Cela a quelque peu changé en 1961 lorsque le designer a introduit le « Slim Look ». S’inspirant de la culture Mod en plein essor, Bohan a conféré à Dior un style frais et contemporain. « La silhouette est souple, fine, les épaules sont naturelles, la taille fluide, les hanches sont très plates », lit-on alors dans le communiqué de presse de la collection, comme le révèle le livre « Dior de Marc Bohan – Un aperçu de La riche histoire de Dior » publié par Dior. À partir de ce moment, Bohan a habilement navigué dans le paysage en constante évolution de la mode. Avec ses créations modernes et fantaisistes, il a captivé un nouveau public, tout en veillant à ce que ses clients fidèles trouvent du réconfort dans des silhouettes classiques.

Au cours de la seconde moitié de son mandat distingué et étendu chez Dior, Bohan s’est consacré aux arts, source d’inspiration souvent utilisée dans le domaine de la mode. Une figure particulièrement influente de cette période est l’artiste Niki de Saint Phalle, qui a d’abord travaillé comme mannequin pour Dior avant de se métamorphoser en muse de Bohan. Personne ne prévoyait que cette collaboration porterait ses fruits des années plus tard sur le podium de Dior. Cependant, pour le défilé Dior printemps-été 2018, son actuelle directrice artistique, Maria Grazia Chiuri, a jeté un regard rétrospectif sur les archives.

« Mon adolescence et ma jeunesse ont été accompagnées par les créations de Marc Bohan pour Dior. C’était un grand innovateur qui a réussi à insuffler à une maison charismatique comme Dior toute la vitalité des années soixante, reflétant pleinement l’air du temps », le créateur a déclaré dans une publication de la marque sur Instagram. « Quand je suis arrivée chez Dior, j’ai beaucoup étudié son travail et il a inspiré de nombreuses collections, dont une avec l’artiste féministe Niki de Saint Phalle, qui était une de ses grandes amies. »

Rachat par LVMH et départ de Bohan

Le début de la fin du mandat du créateur chez Dior est difficile à cerner, mais il coïncide probablement avec le rachat du groupe textile Boussac, alors propriétaire de Dior, par le conglomérat de luxe LVMH en 1984. Cinq ans plus tard, l’italien Le designer Gianfranco Ferré a succédé à Bohan, une transition que le Times attribue principalement au prétendu manque de succès des collections de prêt-à-porter de la maison de couture. Bohan avait fait de Dior l’entité numéro un de la couture et des pièces sur commande, mais ses créations de prêt-à-porter n’ont jamais reçu un tel succès. Une situation qui pourrait trouver un écho chez certains designers contemporains.

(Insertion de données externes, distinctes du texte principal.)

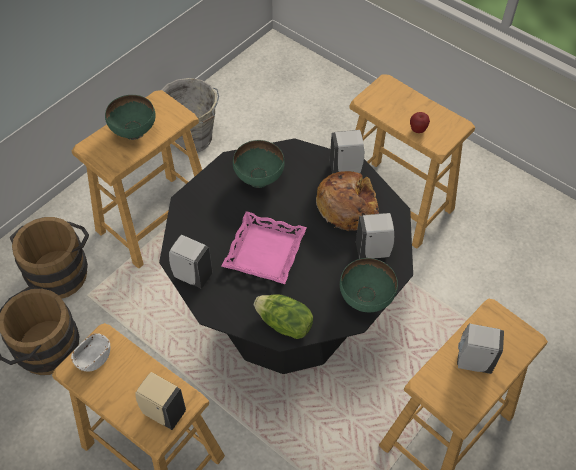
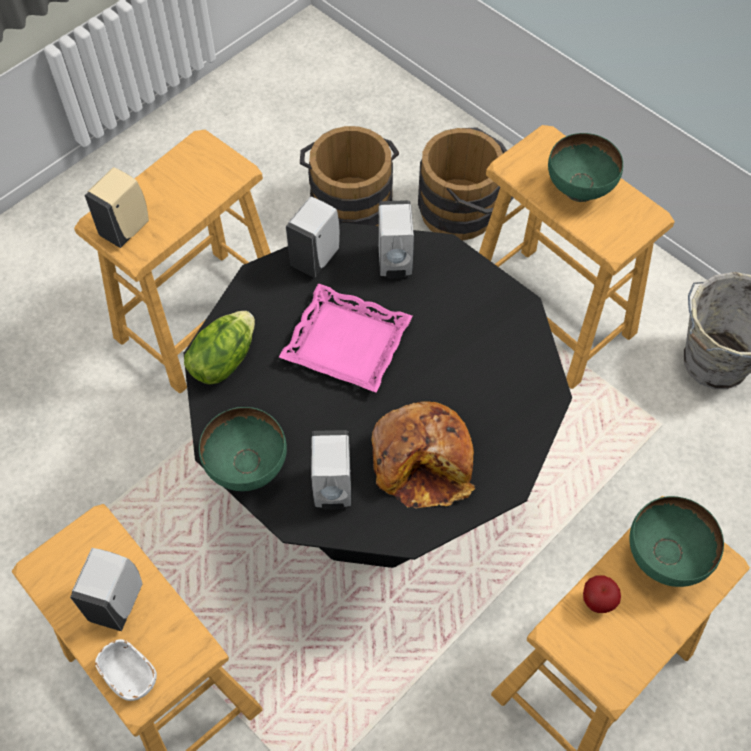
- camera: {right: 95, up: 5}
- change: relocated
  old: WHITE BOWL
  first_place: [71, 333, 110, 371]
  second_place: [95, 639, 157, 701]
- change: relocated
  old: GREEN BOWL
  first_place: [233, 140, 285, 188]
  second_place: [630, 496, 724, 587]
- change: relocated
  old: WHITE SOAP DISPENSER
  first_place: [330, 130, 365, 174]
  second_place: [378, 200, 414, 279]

L’essentiel est que Bohan était un dessinateur de la vieille garde. Les vêtements ont précédé la publicité et la couture le prêt-à-porter. Même s’il était finalement largement inconnu en dehors des cercles de la mode, ses créations ont survécu à des cycles de mode sans fin et, même s’il ne les a peut-être pas définies, il ne les a jamais non plus laissées le définir. Même si cela aurait pu être plus facile à son époque – Bohan travaillait à une époque avant que la mode ne devienne un divertissement de masse, et où les créateurs étaient censés proposer des coupes de premier ordre plutôt que des visions grandioses – cela soulève la question de savoir si le moment n’est pas venu pour l’industrie de la mode. pour revenir à ses origines.